Estimating Translational and Orientational Entropies Using the k-Nearest Neighbors Algorithm.
Academic Article
Overview
abstract
Inhomogeneous fluid solvation theory (IFST) and free energy perturbation (FEP) calculations were performed for a set of 20 solutes to compute the hydration free energies. We identify the weakness of histogram methods in computing the IFST hydration entropy by showing that previously employed histogram methods overestimate the translational and orientational entropies and thus underestimate their contribution to the free energy by a significant amount. Conversely, we demonstrate the accuracy of the k-nearest neighbors (KNN) algorithm in computing these translational and orientational entropies. Implementing the KNN algorithm within the IFST framework produces a powerful method that can be used to calculate free-energy changes for large perturbations. We introduce a new KNN approach to compute the total solute-water entropy with six degrees of freedom, as well as the translational and orientational contributions.
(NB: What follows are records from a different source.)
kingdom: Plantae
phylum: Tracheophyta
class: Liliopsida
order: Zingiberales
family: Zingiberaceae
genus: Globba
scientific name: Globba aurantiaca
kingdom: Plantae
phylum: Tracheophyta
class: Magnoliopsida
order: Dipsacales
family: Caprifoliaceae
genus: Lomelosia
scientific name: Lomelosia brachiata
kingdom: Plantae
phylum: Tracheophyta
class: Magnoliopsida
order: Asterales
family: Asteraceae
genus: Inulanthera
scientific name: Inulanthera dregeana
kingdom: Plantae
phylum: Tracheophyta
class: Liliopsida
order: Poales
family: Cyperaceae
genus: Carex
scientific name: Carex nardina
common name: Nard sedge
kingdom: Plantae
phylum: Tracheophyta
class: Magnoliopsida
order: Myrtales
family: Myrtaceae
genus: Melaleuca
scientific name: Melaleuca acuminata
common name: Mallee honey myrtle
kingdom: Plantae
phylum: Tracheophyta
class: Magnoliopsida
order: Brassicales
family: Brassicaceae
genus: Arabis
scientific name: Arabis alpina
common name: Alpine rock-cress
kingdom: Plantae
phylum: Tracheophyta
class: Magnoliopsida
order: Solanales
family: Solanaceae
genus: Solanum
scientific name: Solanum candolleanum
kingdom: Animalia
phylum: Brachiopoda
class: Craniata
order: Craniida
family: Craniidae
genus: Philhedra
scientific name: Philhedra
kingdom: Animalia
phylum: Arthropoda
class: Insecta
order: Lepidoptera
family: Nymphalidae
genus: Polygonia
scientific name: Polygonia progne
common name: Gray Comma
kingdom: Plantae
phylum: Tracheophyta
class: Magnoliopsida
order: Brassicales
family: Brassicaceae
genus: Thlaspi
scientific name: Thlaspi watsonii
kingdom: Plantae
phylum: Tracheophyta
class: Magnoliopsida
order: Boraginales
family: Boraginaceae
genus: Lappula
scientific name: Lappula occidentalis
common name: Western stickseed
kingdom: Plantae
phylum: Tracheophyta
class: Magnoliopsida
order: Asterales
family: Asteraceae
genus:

However, results suggest that both the solute-water and water-water entropy terms are significant and must be included. When they are combined, the IFST and FEP hydration free energies are highly correlated, with an R(2) of 0.999 and a mean unsigned difference of 0.9 kcal/mol. IFST predictions are also highly correlated with experimental hydration free energies, with an R(2) of 0.997 and a mean unsigned error of 1.2 kcal/mol. In summary, the KNN algorithm is shown to yield accurate estimates of the combined translational-orientational entropy and the novel approach of combining distance metrics that is developed here could be extended to provide a powerful method for entropy estimation in numerous contexts.